● **About this exercise**
The records are to be repeated exactly, and any images in them are to be dropped.

● **Available records**
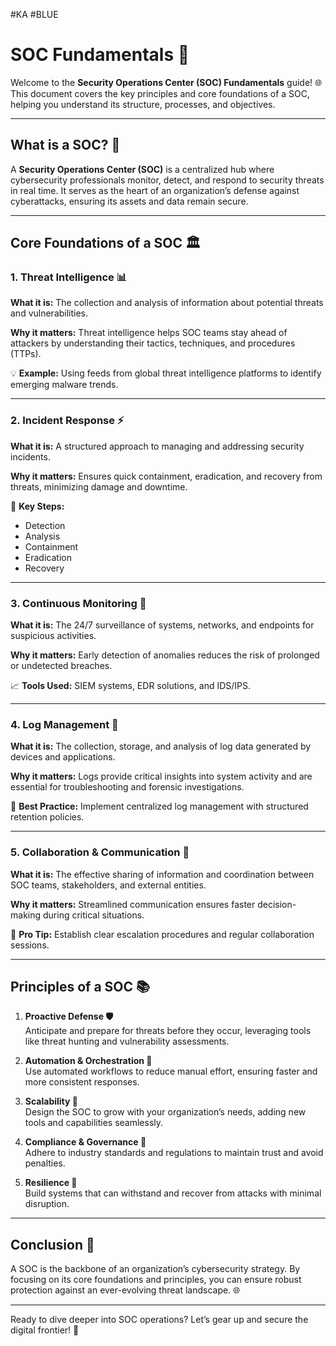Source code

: #KA #BLUE
# SOC Fundamentals 🚀

Welcome to the **Security Operations Center (SOC) Fundamentals** guide! 🌐 This document covers the key principles and core foundations of a SOC, helping you understand its structure, processes, and objectives.

---


## What is a SOC? 🤔

A **Security Operations Center (SOC)** is a centralized hub where cybersecurity professionals monitor, detect, and respond to security threats in real time. It serves as the heart of an organization’s defense against cyberattacks, ensuring its assets and data remain secure.

---

## Core Foundations of a SOC 🏛️

### 1. Threat Intelligence 📊

**What it is:** The collection and analysis of information about potential threats and vulnerabilities. 

**Why it matters:** Threat intelligence helps SOC teams stay ahead of attackers by understanding their tactics, techniques, and procedures (TTPs).

💡 **Example:** Using feeds from global threat intelligence platforms to identify emerging malware trends.

---

### 2. Incident Response ⚡

**What it is:** A structured approach to managing and addressing security incidents.

**Why it matters:** Ensures quick containment, eradication, and recovery from threats, minimizing damage and downtime.

🔧 **Key Steps:**
- Detection
- Analysis
- Containment
- Eradication
- Recovery

---

### 3. Continuous Monitoring 👀

**What it is:** The 24/7 surveillance of systems, networks, and endpoints for suspicious activities.

**Why it matters:** Early detection of anomalies reduces the risk of prolonged or undetected breaches.

📈 **Tools Used:** SIEM systems, EDR solutions, and IDS/IPS.

---

### 4. Log Management 📂

**What it is:** The collection, storage, and analysis of log data generated by devices and applications.

**Why it matters:** Logs provide critical insights into system activity and are essential for troubleshooting and forensic investigations.

📘 **Best Practice:** Implement centralized log management with structured retention policies.

---

### 5. Collaboration & Communication 🤝

**What it is:** The effective sharing of information and coordination between SOC teams, stakeholders, and external entities.

**Why it matters:** Streamlined communication ensures faster decision-making during critical situations.

🔗 **Pro Tip:** Establish clear escalation procedures and regular collaboration sessions.

---

## Principles of a SOC 📚

1. **Proactive Defense 🛡️**  
   Anticipate and prepare for threats before they occur, leveraging tools like threat hunting and vulnerability assessments.

2. **Automation & Orchestration 🤖**  
   Use automated workflows to reduce manual effort, ensuring faster and more consistent responses.

3. **Scalability 🔄**  
   Design the SOC to grow with your organization’s needs, adding new tools and capabilities seamlessly.

4. **Compliance & Governance 📜**  
   Adhere to industry standards and regulations to maintain trust and avoid penalties.

5. **Resilience 🌱**  
   Build systems that can withstand and recover from attacks with minimal disruption.

---

## Conclusion 🌟

A SOC is the backbone of an organization’s cybersecurity strategy. By focusing on its core foundations and principles, you can ensure robust protection against an ever-evolving threat landscape. 🌐

---

Ready to dive deeper into SOC operations? Let’s gear up and secure the digital frontier! 🚀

● **Answer to the exercise**
Source code

: #KA #BLUE
# SOC Fundamentals 🚀

Welcome to the **Security Operations Center (SOC) Fundamentals** guide! 🌐 This document covers the key principles and core foundations of a SOC, helping you understand its structure, processes, and objectives.

---


## What is a SOC? 🤔

A **Security Operations Center (SOC)** is a centralized hub where cybersecurity professionals monitor, detect, and respond to security threats in real time. It serves as the heart of an organization’s defense against cyberattacks, ensuring its assets and data remain secure.

---

## Core Foundations of a SOC 🏛️

### 1. Threat Intelligence 📊

**What it is:** The collection and analysis of information about potential threats and vulnerabilities. 

**Why it matters:** Threat intelligence helps SOC teams stay ahead of attackers by understanding their tactics, techniques, and procedures (TTPs).

💡 **Example:** Using feeds from global threat intelligence platforms to identify emerging malware trends.

---

### 2. Incident Response ⚡

**What it is:** A structured approach to managing and addressing security incidents.

**Why it matters:** Ensures quick containment, eradication, and recovery from threats, minimizing damage and downtime.

🔧 **Key Steps:**
- Detection
- Analysis
- Containment
- Eradication
- Recovery

---

### 3. Continuous Monitoring 👀

**What it is:** The 24/7 surveillance of systems, networks, and endpoints for suspicious activities.

**Why it matters:** Early detection of anomalies reduces the risk of prolonged or undetected breaches.

📈 **Tools Used:** SIEM systems, EDR solutions, and IDS/IPS.

---

### 4. Log Management 📂

**What it is:** The collection, storage, and analysis of log data generated by devices and applications.

**Why it matters:** Logs provide critical insights into system activity and are essential for troubleshooting and forensic investigations.

📘 **Best Practice:** Implement centralized log management with structured retention policies.

---

### 5. Collaboration & Communication 🤝

**What it is:** The effective sharing of information and coordination between SOC teams, stakeholders, and external entities.

**Why it matters:** Streamlined communication ensures faster decision-making during critical situations.

🔗 **Pro Tip:** Establish clear escalation procedures and regular collaboration sessions.

---

## Principles of a SOC 📚

1. **Proactive Defense 🛡️**  
   Anticipate and prepare for threats before they occur, leveraging tools like threat hunting and vulnerability assessments.

2. **Automation & Orchestration 🤖**  
   Use automated workflows to reduce manual effort, ensuring faster and more consistent responses.

3. **Scalability 🔄**  
   Design the SOC to grow with your organization’s needs, adding new tools and capabilities seamlessly.

4. **Compliance & Governance 📜**  
   Adhere to industry standards and regulations to maintain trust and avoid penalties.

5. **Resilience 🌱**  
   Build systems that can withstand and recover from attacks with minimal disruption.

---

## Conclusion 🌟

A SOC is the backbone of an organization’s cybersecurity strategy. By focusing on its core foundations and principles, you can ensure robust protection against an ever-evolving threat landscape. 🌐

---

Ready to dive deeper into SOC operations? Let’s gear up and secure the digital frontier! 🚀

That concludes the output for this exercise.